Astounding news from LA: On Tuesday morning, Israel received its third consecutive nomination in the Best Foreign Language Film category (BFLF). This means that for the third time in three years, Israeli filmmakers will be part of the mix when the Oscars are awarded on Sunday, March 7.
Between 1964 and 1985, Israel received six BFLF nominations for “Sallah,” “The Policeman,” “The House on Chelouche Street,” “I Love You Rosa,” “Operation Thunderbolt,” and “Beyond the Walls.” But then 23 years passed before the next nomination, Joe Cedar’s “Beaufort” in 2008. Last year, Ari Folman’s “Waltz with Bashir” also joined the list. And now, “Ajami.”

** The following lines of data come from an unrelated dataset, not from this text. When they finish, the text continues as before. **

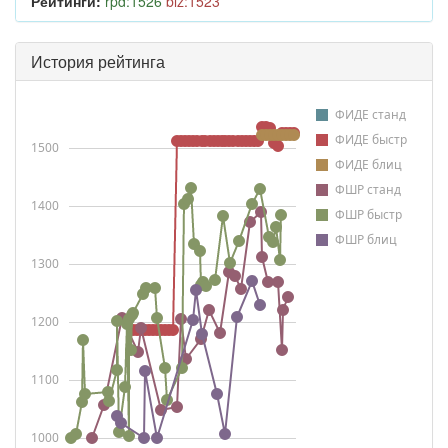
Рейтинги:
rpd:1526
blz:1523
История рейтинга
ФИДЕ станд
ФИДЕ быстр
1500
ФИДЕ блиц
ФШР станд
1400
ФШР быстр
ФШР блиц
1300
1200
1100
1000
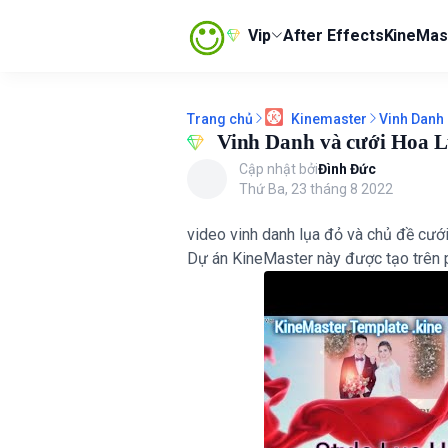
Vip
After Effects
KineMas
Trang chủ
Vinh Danh
Kinemaster
Vinh Danh và cưới Hoa 
Cập nhật bởi
Đình Đức
Thứ Ba, 23 tháng 8 2022
video vinh danh lụa đỏ và chủ đề cướ
Dự án KineMaster này được tạo trên 
em ngay (Tặng 6 thạch healthy) COMBO TỨ ĐẠI ĐÙI GÀ - ĂN CÙNG BÀ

“Ajami” opens locally on Feb. 19 at the Music Box Theatre in Andersonville. I will see it Feb. 11 at a critics screening and will post a sneak peak the following week. Meanwhile, here are some comments from those already in the know.
Hannah Brown (movie critic for The Jerusalem Post):
“The Israeli film industry has become so strong in recent years that this third consecutive BFLF nomination actually did not come as a surprise. But this nomination for ‘Ajami’ is certainly welcome news. The making of the film is a great story. The co-directors are Jewish and Christian Israelis, young, first-time filmmakers, who spent years making their dream come true. ‘Ajami’ faces tough competition in this category, but whether it wins or not, co-directors Scandar Copti and Yaron Shani have earned their trip to Los Angeles."
Suha Araf (Screenwriter):
“‘Ajami’ is an amazing film—very strong. The Palestinian co-director, Scandar Copti, is a friend of mine, and I’m so happy for him. All the actors in this film are non-actors (the real people from the neighborhood), and they play themselves. All the stories are the stories of these people, coming from the inside of this poor neighborhood, from this pain and suffering.
Why a third consecutive nomination for Israel? Because there is fashion in cinema, and now Israel is in fashion. Maybe it is because we are living in conflict that we are doing our real stories. This is the way, in the last years, that we have become great story tellers.”
Shmuel Beru (Director):
“I saw ‘Ajami” and I really loved it. I hope they have success on Oscar Day.”
Gary Palmucci (General Manager, Kino):
“The first of Kino’s Israeli releases, ‘Late Summer Blues,’ was over 20 years ago in 1988. It was very popular in Israel, but at that time Israeli films couldn’t seem to cross over at all; you couldn’t give them away. But when a country is in ferment and in crisis and a lot of stuff is going on, great art comes out of that. We’ve seen that happen in international cinemas around the world, and that may be at least in part what this is all about.”